Our fragile electricity supply

The number of interruptions to the local electricity supply, due mostly to vehicle impact as featured on the front page of today’s local news struck me as slightly excessive for a Region that only has 0.5M inhabitants.

They all took place over the last two weeks or so.
Not mentioned is the one that left us without power for a couple of hours recently, as did one where a guy was electrocuted while attempting to make an illegal connection. but that was a couple of months ago.

What about a major flaw in the attention span of the drivers? That is a lot of distracted drivers, unless of course it is unreported sudden cardiac arrest. Something is amiss when there are a disproportionate number of drivers hitting large stationary objects.

More likely mostly a combination of drink, drugs and losing control while speeding.
This vehicle had to be doing more than 30kmh for this to happen, during an attempted escape after hitting a post.

What’s missing these days is police presence on the streets and an ever-increasing lack of respect for the law.

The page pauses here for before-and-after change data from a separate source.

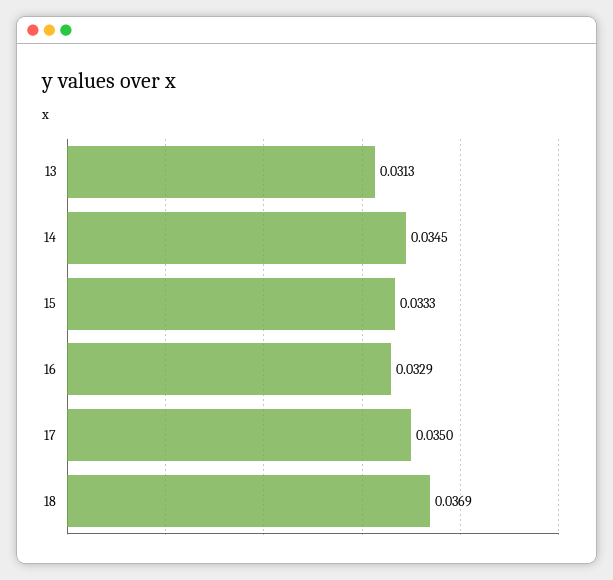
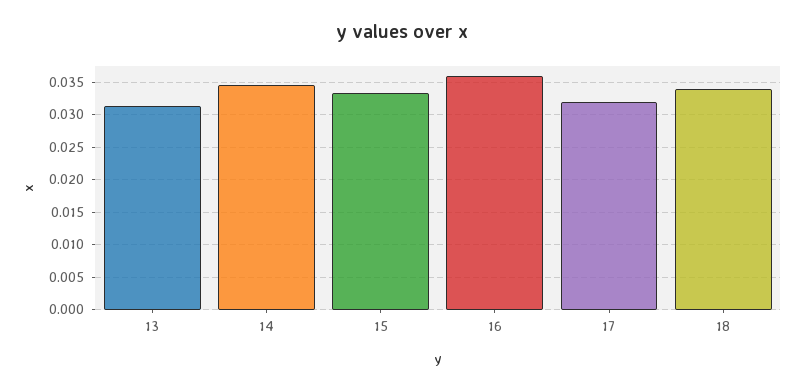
  {
    "13": 0.0313,
    "14": 0.0345,
    "15": 0.0333,
-   "16": 0.0329,
+   "16": 0.036,
-   "17": 0.035,
+   "17": 0.032,
-   "18": 0.0369
+   "18": 0.034
  }

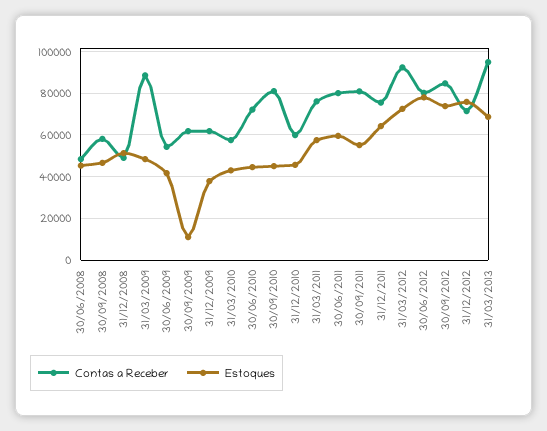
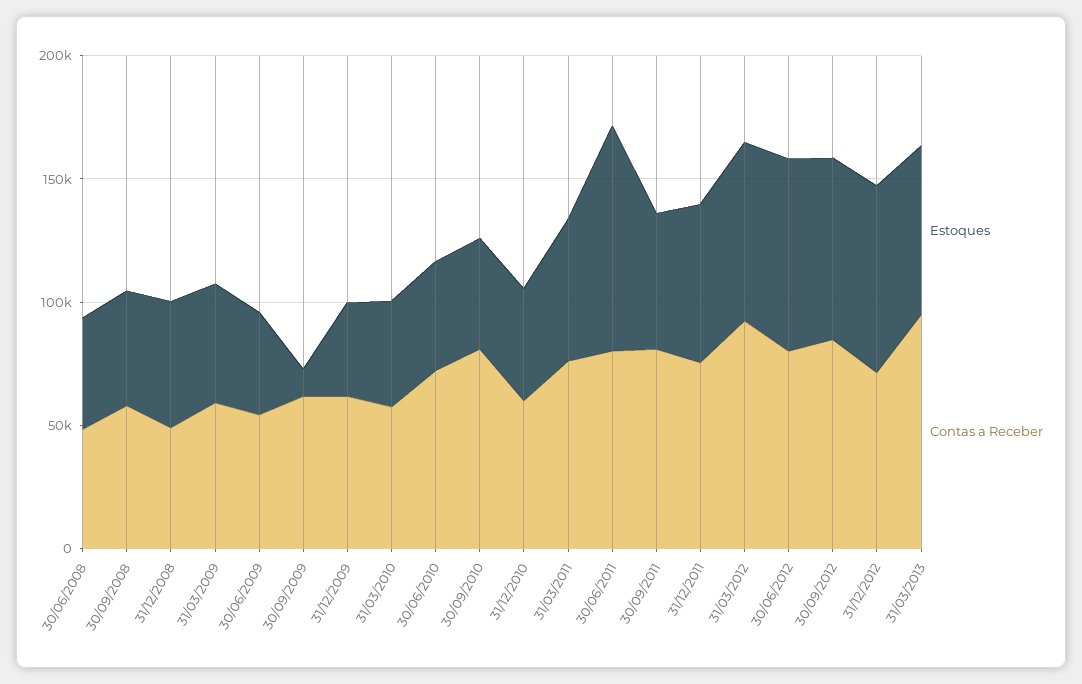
  {
    "Contas a Receber": {
      "30/06/2008": 50000,
      "30/09/2008": 60000,
      "31/12/2008": 50000,
-     "31/03/2009": 90000,
+     "31/03/2009": 60000,
      "30/06/2009": 55000,
      "30/09/2009": 60000,
      "31/12/2009": 60000,
      "31/03/2010": 60000,
      "30/06/2010": 70000,
      "30/09/2010": 80000,
      "31/12/2010": 60000,
      "31/03/2011": 75000,
      "30/06/2011": 80000,
      "30/09/2011": 80000,
      "31/12/2011": 75000,
      "31/03/2012": 90000,
      "30/06/2012": 80000,
      "30/09/2012": 85000,
      "31/12/2012": 70000,
      "31/03/2013": 95000
    },
    "Estoques": {
      "30/06/2008": 45000,
      "30/09/2008": 45000,
      "31/12/2008": 50000,
      "31/03/2009": 50000,
      "30/06/2009": 40000,
      "30/09/2009": 10000,
      "31/12/2009": 40000,
      "31/03/2010": 45000,
      "30/06/2010": 45000,
      "30/09/2010": 45000,
      "31/12/2010": 45000,
      "31/03/2011": 60000,
-     "30/06/2011": 60000,
+     "30/06/2011": 90000,
      "30/09/2011": 55000,
      "31/12/2011": 65000,
      "31/03/2012": 70000,
      "30/06/2012": 80000,
      "30/09/2012": 75000,
      "31/12/2012": 75000,
      "31/03/2013": 70000
    }
  }

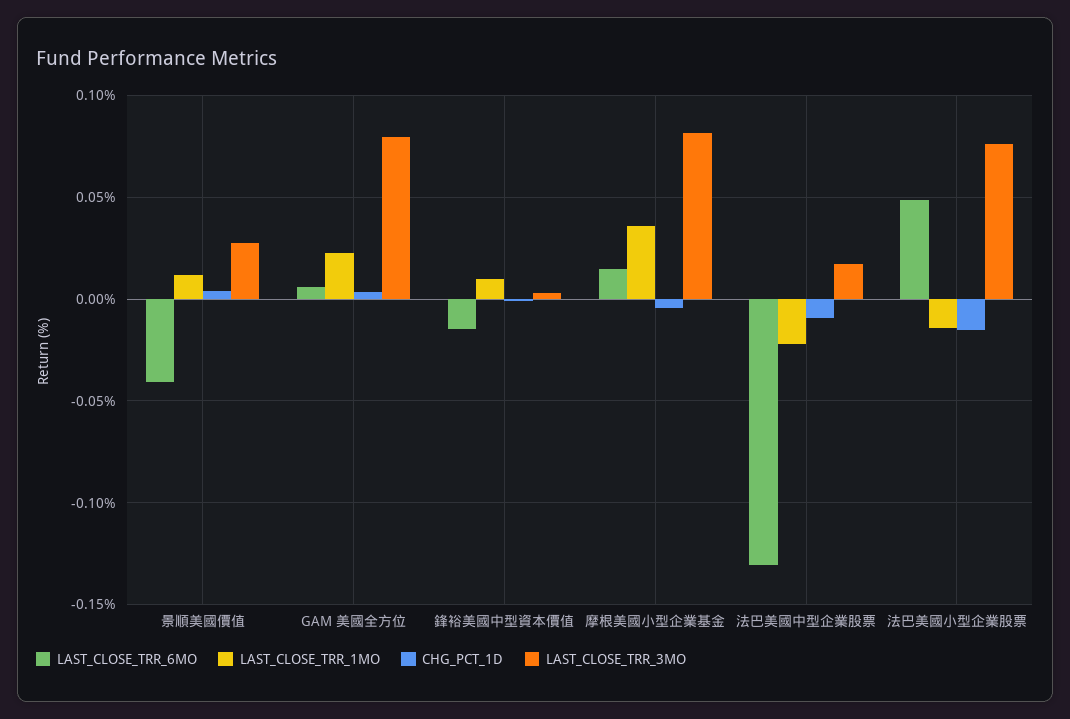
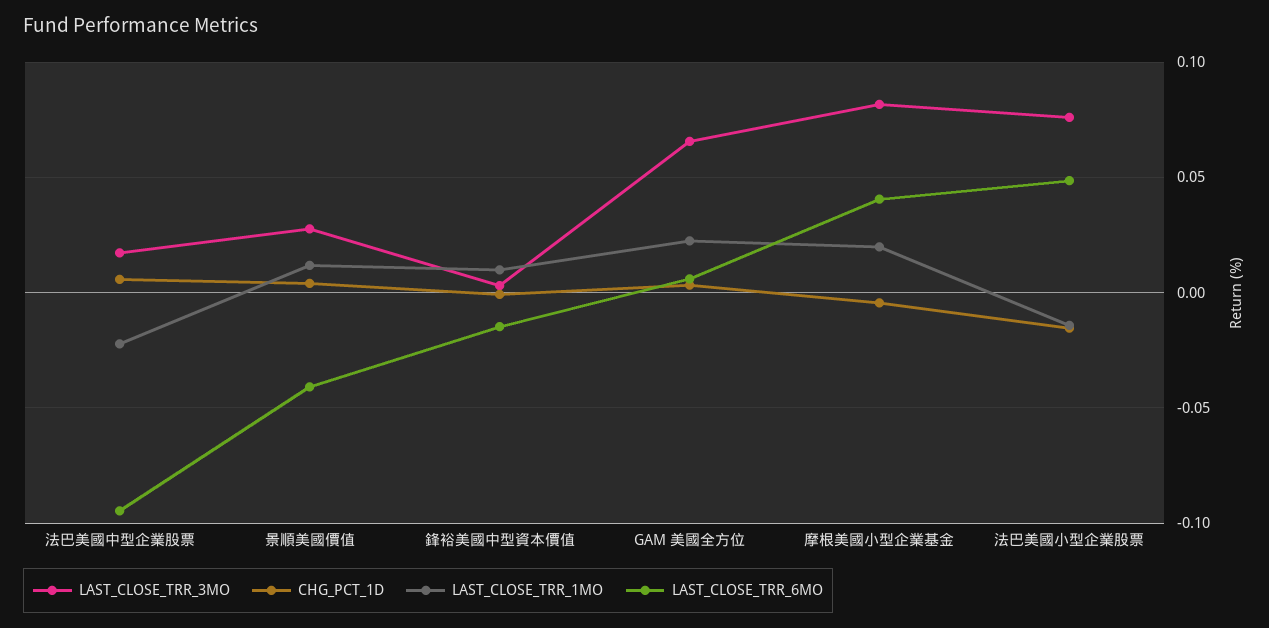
  {
    "LAST_CLOSE_TRR_6MO": {
      "景順美國價值": -0.04,
      "GAM 美國全方位": 0.005,
      "鋒裕美國中型資本價值": -0.015,
-     "摩根美國小型企業基金": 0.015,
+     "摩根美國小型企業基金": 0.04,
-     "法巴美國中型企業股票": -0.13,
+     "法巴美國中型企業股票": -0.095,
      "法巴美國小型企業股票": 0.05
    },
    "LAST_CLOSE_TRR_1MO": {
      "景順美國價值": 0.01,
      "GAM 美國全方位": 0.025,
      "鋒裕美國中型資本價值": 0.01,
-     "摩根美國小型企業基金": 0.035,
+     "摩根美國小型企業基金": 0.02,
      "法巴美國中型企業股票": -0.02,
      "法巴美國小型企業股票": -0.015
    },
    "CHG_PCT_1D": {
      "景順美國價值": 0.005,
      "GAM 美國全方位": 0.005,
      "鋒裕美國中型資本價值": 0,
      "摩根美國小型企業基金": -0.005,
-     "法巴美國中型企業股票": -0.01,
+     "法巴美國中型企業股票": 0.005,
      "法巴美國小型企業股票": -0.015
    },
    "LAST_CLOSE_TRR_3MO": {
      "景順美國價值": 0.03,
-     "GAM 美國全方位": 0.08,
+     "GAM 美國全方位": 0.065,
      "鋒裕美國中型資本價值": 0.005,
      "摩根美國小型企業基金": 0.08,
      "法巴美國中型企業股票": 0.015,
      "法巴美國小型企業股票": 0.075
    }
  }

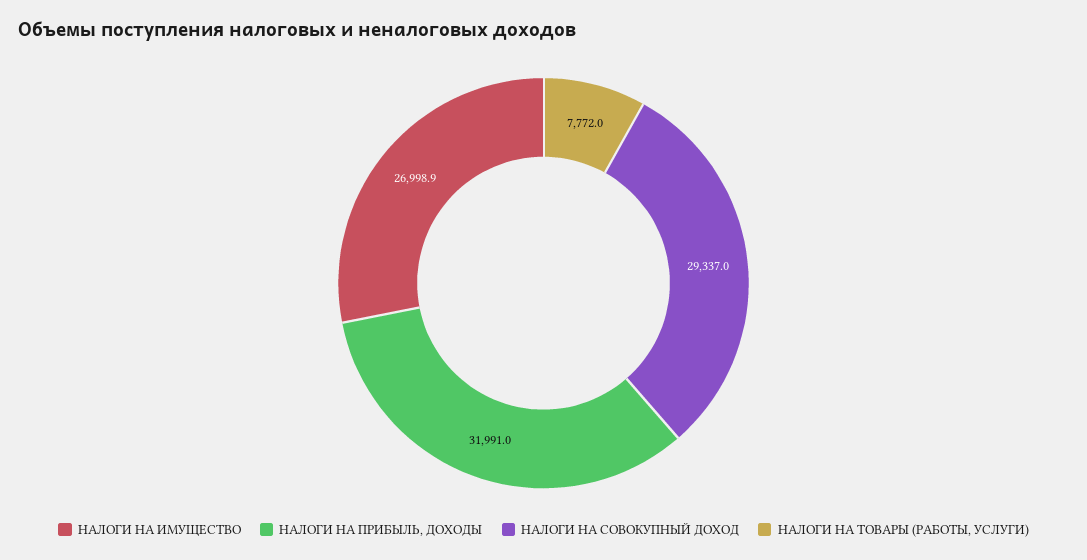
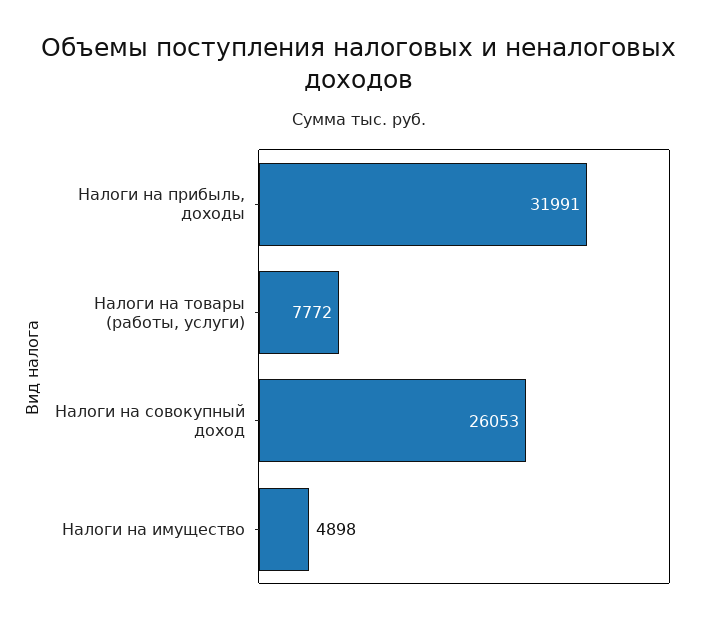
  {
-   "НАЛОГИ НА ИМУЩЕСТВО": 26998.9,
+   "НАЛОГИ НА ИМУЩЕСТВО": 4898,
    "НАЛОГИ НА ПРИБЫЛЬ, ДОХОДЫ": 31991,
-   "НАЛОГИ НА СОВОКУПНЫЙ ДОХОД": 29337,
+   "НАЛОГИ НА СОВОКУПНЫЙ ДОХОД": 26053,
    "НАЛОГИ НА ТОВАРЫ (РАБОТЫ, УСЛУГИ)": 7772
  }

The usual weekend shenanigans. Fortunately, the electricity post was undamaged this time.

My dos centavos’ worth:

One: in many locations, electrical infrastructure is poorly protected, installed, and/or located. A friend here in XII Región tells me that overhead power lines are not uncommonly snagged by trucks passing through the area.

And then there is power fluctuation. I have a plug-in display that shows the voltage at any given time and it ranges from about 205 to 220 VAC.

Local utility says that underground power is not a favored option due to expense and the tendency of every Fulano with a retroexcavadora to dig like drunken monkeys and without checking for prior installations.

You would think that businesses would invest in some UPS – Uninterruptible Power Supplies - with at least the capacity to do an orderly shutdown for the computers in the event of an outage. But no, or rarely. Recently went to do some business at a Movistar branch. You would think that a telecom would understand about UPS. But not in Viva Chile Mierda, o Mierda Viva. One brief bump in the electrical supply and the place went down for the count. And the count was… get this… they couldn’t get back up and working on my little phone plan for two freaking days.

You might not wish to try carrying an UPS on a passenger aircraft. Don’t ask me how I know.

Y para colmo… an attempt to win the Worst Customer Service Award. You have to have your Customer Number when reporting an outage. Mind you, it is dark and all you have is the light of your cell phone, but the utility won’t accept a report of outage unless you can tell them your customer account number.

And you wonder why this country will never get anywhere.

All the big institutions have centralized administration over the internet, hence the often heard no hay sistema when your tramite is frustrated.

Rampant cable theft, even fibreoptic, doesn’t help.

As for UPSs, I have 2 or 3 of those with dead batteries as they only last a few years and the replacement batteries locally available don’t last.
If your domestic stuff is damaged as the result of a traffic incident, the electricity company will disclaim responsibility, and the replacement cost of damaged or stolen infrastructure is silently passed back to the consumers in the form of higher bills.

Same thing happens when stores are looted. It’s all part of the hidden cost of living here.